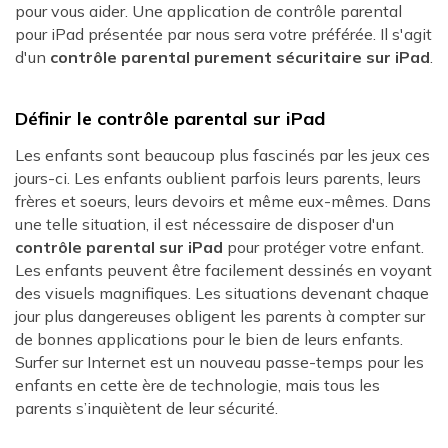
pour vous aider. Une application de contrôle parental
pour iPad présentée par nous sera votre préférée. Il s'agit
d'un
contrôle parental purement sécuritaire sur iPad
.
Définir le contrôle parental sur iPad
Les enfants sont beaucoup plus fascinés par les jeux ces
jours-ci. Les enfants oublient parfois leurs parents, leurs
frères et soeurs, leurs devoirs et même eux-mêmes. Dans
une telle situation, il est nécessaire de disposer d'un
contrôle parental sur iPad
pour protéger votre enfant.
Les enfants peuvent être facilement dessinés en voyant
des visuels magnifiques. Les situations devenant chaque
jour plus dangereuses obligent les parents à compter sur
de bonnes applications pour le bien de leurs enfants.
Surfer sur Internet est un nouveau passe-temps pour les
enfants en cette ère de technologie, mais tous les
parents s’inquiètent de leur sécurité.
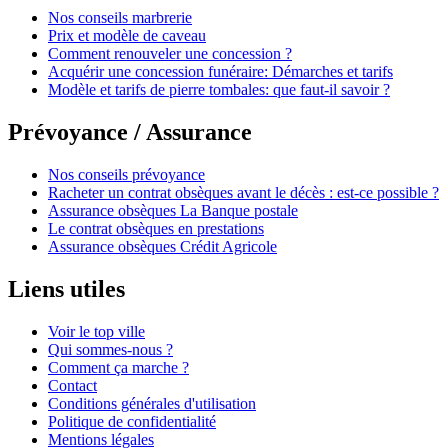
Nos conseils marbrerie
Prix et modèle de caveau
Comment renouveler une concession ?
Acquérir une concession funéraire: Démarches et tarifs
Modèle et tarifs de pierre tombales: que faut-il savoir ?
Prévoyance / Assurance
Nos conseils prévoyance
Racheter un contrat obsèques avant le décès : est-ce possible ?
Assurance obsèques La Banque postale
Le contrat obsèques en prestations
Assurance obsèques Crédit Agricole
Liens utiles
Voir le top ville
Qui sommes-nous ?
Comment ça marche ?
Contact
Conditions générales d'utilisation
Politique de confidentialité
Mentions légales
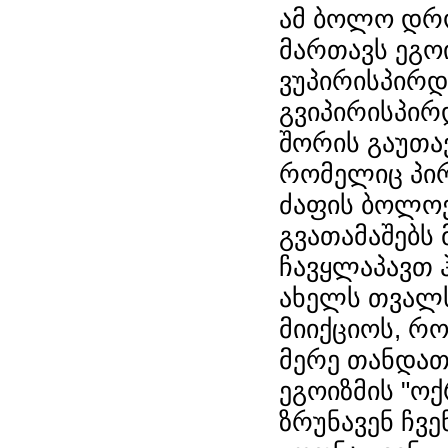
ამ ბოლო დრო
მართავს ეგოი
ვუპირისპირდ
გვიპირისპირ
შორის გაუთავ
რომელიც პირ
ძაფის ბოლოე
გვათამაშებს
ჩავყლაპავთ 
ახელს თვალს
მიიქციოს, რ
მერე თანდათა
ეგოიზმის "ოქ
ზრუნავენ ჩვე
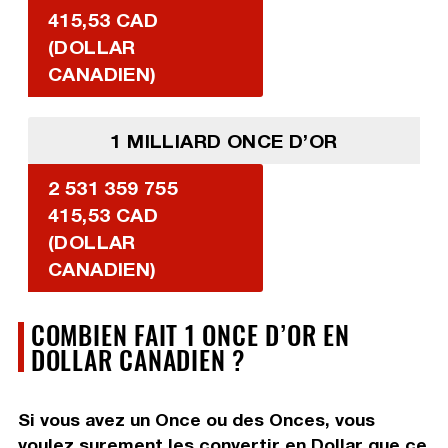
415,53 CAD
(DOLLAR
CANADIEN)
1 MILLIARD ONCE D’OR
2 531 359 755
415,53 CAD
(DOLLAR
CANADIEN)
COMBIEN FAIT 1 ONCE D’OR EN
DOLLAR CANADIEN ?
Si vous avez un Once ou des Onces, vous
voulez surement les convertir en Dollar que ce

+ + + + + + +

Transcribe all lines above exactly, skipping pictures.

#### Answer to the exercise
pour vous aider. Une application de contrôle parental
pour iPad présentée par nous sera votre préférée. Il s'agit
d'un
contrôle parental purement sécuritaire sur iPad
.
Définir le contrôle parental sur iPad
Les enfants sont beaucoup plus fascinés par les jeux ces
jours-ci. Les enfants oublient parfois leurs parents, leurs
frères et soeurs, leurs devoirs et même eux-mêmes. Dans
une telle situation, il est nécessaire de disposer d'un
contrôle parental sur iPad
pour protéger votre enfant.
Les enfants peuvent être facilement dessinés en voyant
des visuels magnifiques. Les situations devenant chaque
jour plus dangereuses obligent les parents à compter sur
de bonnes applications pour le bien de leurs enfants.
Surfer sur Internet est un nouveau passe-temps pour les
enfants en cette ère de technologie, mais tous les
parents s’inquiètent de leur sécurité.
Nos conseils marbrerie
Prix et modèle de caveau
Comment renouveler une concession ?
Acquérir une concession funéraire: Démarches et tarifs
Modèle et tarifs de pierre tombales: que faut-il savoir ?
Prévoyance / Assurance
Nos conseils prévoyance
Racheter un contrat obsèques avant le décès : est-ce possible ?
Assurance obsèques La Banque postale
Le contrat obsèques en prestations
Assurance obsèques Crédit Agricole
Liens utiles
Voir le top ville
Qui sommes-nous ?
Comment ça marche ?
Contact
Conditions générales d'utilisation
Politique de confidentialité
Mentions légales
ამ ბოლო დრო
მართავს ეგოი
ვუპირისპირდ
გვიპირისპირ
შორის გაუთავ
რომელიც პირ
ძაფის ბოლოე
გვათამაშებს
ჩავყლაპავთ 
ახელს თვალს
მიიქციოს, რ
მერე თანდათა
ეგოიზმის "ოქ
ზრუნავენ ჩვე
415,53 CAD
(DOLLAR
CANADIEN)
1 MILLIARD ONCE D’OR
2 531 359 755
415,53 CAD
(DOLLAR
CANADIEN)
COMBIEN FAIT 1 ONCE D’OR EN
DOLLAR CANADIEN ?
Si vous avez un Once ou des Onces, vous
voulez surement les convertir en Dollar que ce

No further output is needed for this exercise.